The Fed is betting that the US can grow its way out of its debt mess, and it sees QE II as a way to move the economy forward again. In other words, they think that more debt can get us out of debt. Does anyone else believe this idiotic idea? Worthless debts must be written off and the losses recognized before the US can start on the road to healthy growth again.

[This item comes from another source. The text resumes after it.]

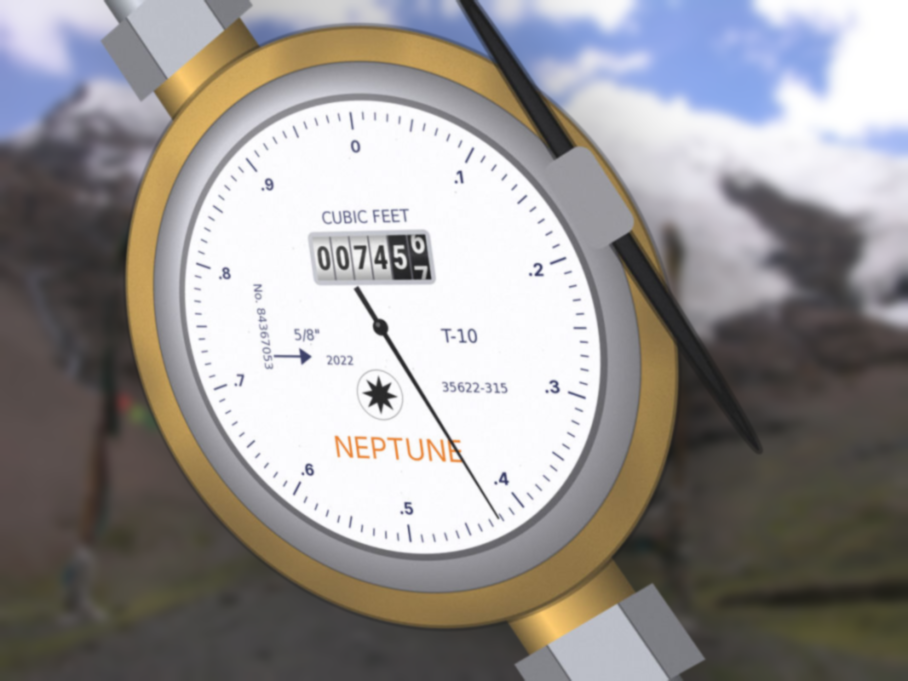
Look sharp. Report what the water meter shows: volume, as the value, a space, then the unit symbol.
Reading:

Those in power can become blind to the truth. In his book Collapsed, Jared Diamond gives good examples of societies that have adapted to crisis and societies that have failed to adapt to crisis. The failures that Diamond uses as his examples either misunderstood the nature of the crisis, recognized it too late, or chose to ignore it. It is fair to say that the last group were arrogantly wedded to the status quo -- sort of like the US financial oligarchy. Maybe the Fed should read Collapsed.

The Bottom Line

As much as I enjoy Marc Faber's commentary, I don't take seriously his warning that investors avoid bonds, and that the US is at the edge of "the final crisis." Not yet anyway, because the US still has an economy, is still viewed as credit-worthy, and because in the developed world, the US is still the best of a bad lot of heavily indebted nations. But the day of crisis could come eventually.  But maybe later.

We need to consider about what the Fed does next, after QE II fails to stop the US from falling deeper into recession. This may happen sooner than some anticipate. Private forecasters generally expect real GDP to grow by an annual rate of about 2¾% in the second half of 2010. If the picture deteriorates and they forecast growth falling below 2%, which seems increasingly likely, the Fed would be more likely to act in a way that could alarm some holders of US securities.

To get an idea of what might follow in the future, we will need to pay attention to what the Fed does this time, and to the markets' reactions to this coming round of QE.